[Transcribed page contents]

--*--

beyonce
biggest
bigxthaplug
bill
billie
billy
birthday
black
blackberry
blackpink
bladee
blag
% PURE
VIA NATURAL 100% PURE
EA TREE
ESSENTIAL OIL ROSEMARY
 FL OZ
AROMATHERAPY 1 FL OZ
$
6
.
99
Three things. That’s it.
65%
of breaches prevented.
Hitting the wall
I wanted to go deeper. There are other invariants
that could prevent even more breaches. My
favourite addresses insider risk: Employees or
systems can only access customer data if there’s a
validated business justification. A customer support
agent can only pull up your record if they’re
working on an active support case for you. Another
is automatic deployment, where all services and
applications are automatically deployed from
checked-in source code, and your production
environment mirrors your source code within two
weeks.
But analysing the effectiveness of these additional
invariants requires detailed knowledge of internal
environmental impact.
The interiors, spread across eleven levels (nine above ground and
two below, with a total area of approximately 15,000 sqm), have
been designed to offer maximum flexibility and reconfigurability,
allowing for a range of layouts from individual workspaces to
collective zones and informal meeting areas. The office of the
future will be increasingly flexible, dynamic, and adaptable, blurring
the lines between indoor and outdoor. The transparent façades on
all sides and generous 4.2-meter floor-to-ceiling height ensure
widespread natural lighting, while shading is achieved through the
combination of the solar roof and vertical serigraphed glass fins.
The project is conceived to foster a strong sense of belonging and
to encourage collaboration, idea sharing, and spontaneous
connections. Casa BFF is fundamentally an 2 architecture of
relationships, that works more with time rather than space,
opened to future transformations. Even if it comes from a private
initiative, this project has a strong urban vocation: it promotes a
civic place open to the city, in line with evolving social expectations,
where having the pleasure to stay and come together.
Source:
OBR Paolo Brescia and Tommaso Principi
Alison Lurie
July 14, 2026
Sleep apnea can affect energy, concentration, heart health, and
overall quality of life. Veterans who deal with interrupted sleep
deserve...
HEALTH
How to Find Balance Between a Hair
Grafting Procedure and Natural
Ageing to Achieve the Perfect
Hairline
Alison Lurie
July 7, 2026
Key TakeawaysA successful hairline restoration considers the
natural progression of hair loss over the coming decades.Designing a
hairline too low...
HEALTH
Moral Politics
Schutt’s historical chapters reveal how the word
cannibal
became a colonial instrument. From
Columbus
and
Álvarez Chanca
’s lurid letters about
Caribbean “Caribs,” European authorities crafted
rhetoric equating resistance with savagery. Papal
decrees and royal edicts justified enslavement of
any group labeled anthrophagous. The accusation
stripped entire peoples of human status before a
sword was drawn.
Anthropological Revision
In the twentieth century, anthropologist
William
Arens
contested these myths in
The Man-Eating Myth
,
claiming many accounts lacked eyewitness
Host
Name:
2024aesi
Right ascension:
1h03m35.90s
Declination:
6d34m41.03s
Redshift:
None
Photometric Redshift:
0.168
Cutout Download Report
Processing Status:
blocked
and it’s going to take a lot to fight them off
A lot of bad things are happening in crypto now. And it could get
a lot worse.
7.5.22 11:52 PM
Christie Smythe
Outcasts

--*--

→ Task item: Starting at the line above that contains "of breaches prevented.", write out each line exactly until the line that contains "validated business justification." has been written, and stop there.

→ Solution:
of breaches prevented.
Hitting the wall
I wanted to go deeper. There are other invariants
that could prevent even more breaches. My
favourite addresses insider risk: Employees or
systems can only access customer data if there’s a
validated business justification. A customer support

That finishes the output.